Materials and Methods: In this retrospective and cross-sectional study, 67 pregnant women with COVID-19 infection and had a caesarean delivery in our hospital between 01.04.2020-01.01.2021 were included. Age, body mass index score, gestational week, previous cesarean history, comorbidity, symptoms, laboratory values and radiological images were recorded. Type of anesthesia, emergency or elective cesarean was reported. Hospitalization time, complications, need for high frequency oscillation ventilation, continuous positive airway pressure, mechanical ventilation, intensive care unit need and mortality were evaluated. Gender, height, weight, APGAR scores, premature birth and fetal death were recorded.
Results: The mean age of the patients was 30.9±6.5years and the body mass index value was 31.7±2.8. The preterm delivery occurred in 25 patients (37.3%). Four (6%) pregnant women had intrauterine ex fetus. Spinal anesthesia was performed to 61 patients (91.0%) and general anesthesia was performed to 6 patients(9.0%). In the pre-cesarean period, 33 patients were asymptomatic (49.3%), 9 patients had fever(13.4%), 32 patients had cough(47.8%), 25 patients had dyspnea(37.3%) and 15 patients had tachypnea(22.4%). Thirty-seven (55.2%) patients had lung involvement on computed tomography. 21(31.3%) patients needed ICU admission. Mortality occurred in 4(5.98%) pregnant women. Further analysis patients undergoing general anesthesia had a higher need for ICU, HFOV, CPAP and invasive mechanical ventilation and a higher maternal mortality rate.
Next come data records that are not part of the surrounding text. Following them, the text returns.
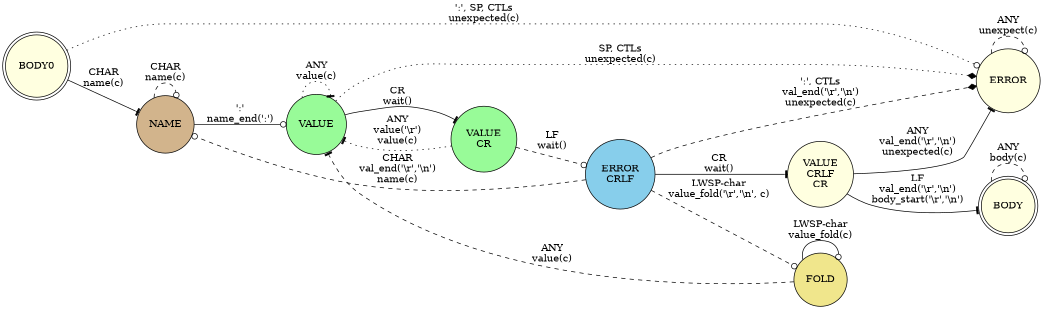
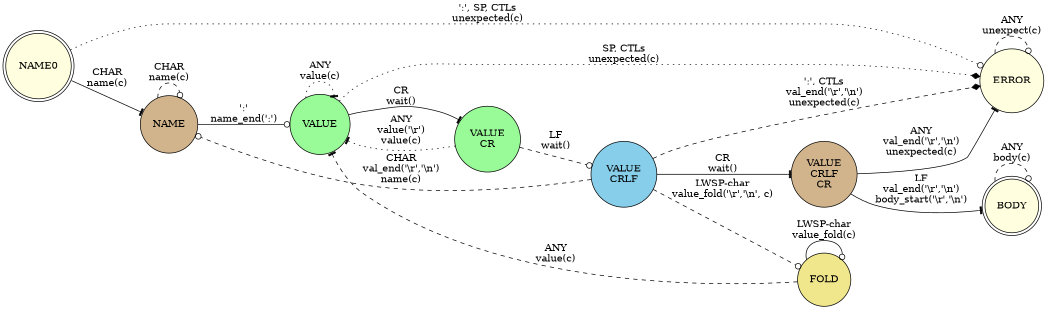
  digraph {
    rankdir=LR
    node [fillcolor=lightyellow shape=circle style=filled]
    edge [arrowhead=odot style=dashed]
-   n1 [label=BODY0 shape=doublecircle]
+   n1 [label=NAME0 shape=doublecircle]
    n2 [fillcolor=tan label=NAME]
    ERROR
    n4 [fillcolor=palegreen label=VALUE]
    n5 [fillcolor=palegreen label="VALUE\nCR"]
-   n6 [fillcolor=skyblue label="ERROR\nCRLF"]
+   n6 [fillcolor=skyblue label="VALUE\nCRLF"]
    n7 [fillcolor=khaki label=FOLD]
-   n8 [label="VALUE\nCRLF\nCR"]
+   n8 [fillcolor=tan label="VALUE\nCRLF\nCR"]
    BODY [shape=doublecircle]
    n1 -> n2 [arrowhead=tee label="CHAR\nname(c)" style=solid]
    n1 -> ERROR [label="':', SP, CTLs\nunexpected(c)" style=dotted]
    n2 -> n2 [label="CHAR\nname(c)"]
    n2 -> n4 [label="':'\nname_end(':')" style=solid]
    ERROR -> ERROR [label="ANY\nunexpect(c)"]
    n4 -> ERROR [arrowhead=diamond label="SP, CTLs\nunexpected(c)" style=dotted]
    n4 -> n4 [arrowhead=tee label="ANY\nvalue(c)" style=dotted]
    n4 -> n5 [arrowhead=tee label="CR\nwait()" style=solid]
    n5 -> n4 [arrowhead=tee label="ANY\nvalue('\\r')\nvalue(c)" style=dotted]
    n5 -> n6 [label="LF\nwait()"]
    n6 -> n2 [label="CHAR\nval_end('\\r','\\n')\nname(c)"]
    n6 -> ERROR [arrowhead=diamond label="':', CTLs\nval_end('\\r','\\n')\nunexpected(c)"]
    n6 -> n7 [label="LWSP-char\nvalue_fold('\\r','\\n', c)"]
    n6 -> n8 [arrowhead=tee label="CR\nwait()" style=solid]
    n7 -> n4 [arrowhead=tee label="ANY\nvalue(c)"]
    n7 -> n7 [label="LWSP-char\nvalue_fold(c)" style=solid]
    n8 -> ERROR [arrowhead=tee label="ANY\nval_end('\\r','\\n')\nunexpected(c)" style=solid]
    n8 -> BODY [arrowhead=tee label="LF\nval_end('\\r','\\n')\nbody_start('\\r','\\n')" style=solid]
    BODY -> BODY [label="ANY\nbody(c)"]
  }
Conclusions: Spinal anesthesia is safer for pregnant women with COVID-19 than general anesthesia in terms of maternal and neonatal health. Especially in pregnant women with COVID-19 with pulmonary involvement, general anesthesia should be avoided as much as possible, as it may increase the likelihood of requiring invasive mechanical ventilation, exacerbation of respiratory symptoms and cause more respiratory complications.